The parser should not be parsing words. Parsing words from text is easy. The parser should be parsing sentences into grammars, which is harder but still generally straight forward with many edge cases.

2. Vocabulary. Attempt to define words comprising the parsed grammar. Keep it simple. Don't worry about precision at first. Humans don't start with precision and humans get speech wrong all the time. This especially true for pronouns. Just provide a definition.

3. Put the vocabulary together with the parsed grammar. It doesn't even have to make sense. It just has to have meaning for words and the words together in a way that informs an opinion or decision to the computer. Consider this sentence as an example: I work for a company high up in the building with a new hire that just got high and gets paid higher than my high school sweetheart.
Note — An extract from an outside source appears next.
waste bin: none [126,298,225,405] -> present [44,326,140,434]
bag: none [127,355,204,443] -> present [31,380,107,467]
4. If the sentence is part of a paragraph or a response to a conversation you can now focus on precision. You have additional references from which to draw upon. You are going to redefine some terms, particularly pronouns. Using the added sentences make a decision as to whether new definitions apply more directly than the original definitions. This is how humans do it. These repeated processing steps means wasted CPU cycles and its tiring for humans too.

5. Formulate a response. This could be a resolution to close the conversation, or it could be a question asking for additional information or clarity. Humans do this too.
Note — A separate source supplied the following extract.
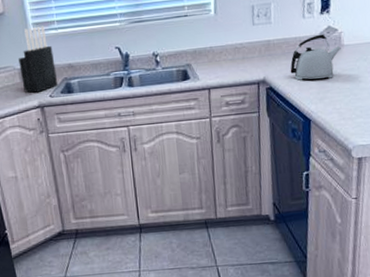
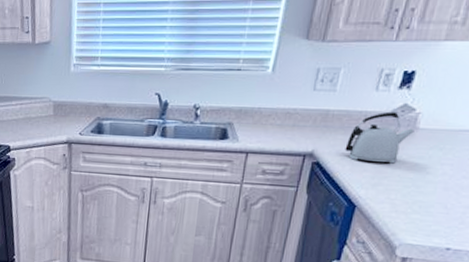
knife block: present [19,26,58,93] -> none [55,60,91,128]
6. Only based upon the final resolution determine what you have learned. Use this knowledge to make decisions to modify parsing rules and amend vocabulary definitions. The logic involved is called heuristics.

This only way all this works is to start small, like a toddler, and expand it until the responses become more precise, faster, and more fluid. At least.... this is how I would do it.

2 comments

It depends a bit on what you are trying to achieve but I think hooking neural type networks together to simulate human mental faculties might be a better way forward. For instance much of human thinking seems to work around visualizing things in 3d space so you can say to someone imagine a dog on a skateboard on top of a hill and you give it a push, what happens? Once you've got that kind of stuff working with spatial awareness, cause and effect and so on using neural type processing I think the language understanding would come fairly naturally.
You have some good points, but this naive approach of handcoding "cognitive modules" was tried many times in 20th century, and it didn't work at all.

But look at what Deepmind does: it takes these ideas (and also ideas from systems neuroscience), implements them as differentiable modules and trains them on data in end-to-end fashion. This works really well.

Learning is very important, much more important than architecture. If you have a model that can learn you can add more structure later - again this is what modern deep learning is all about.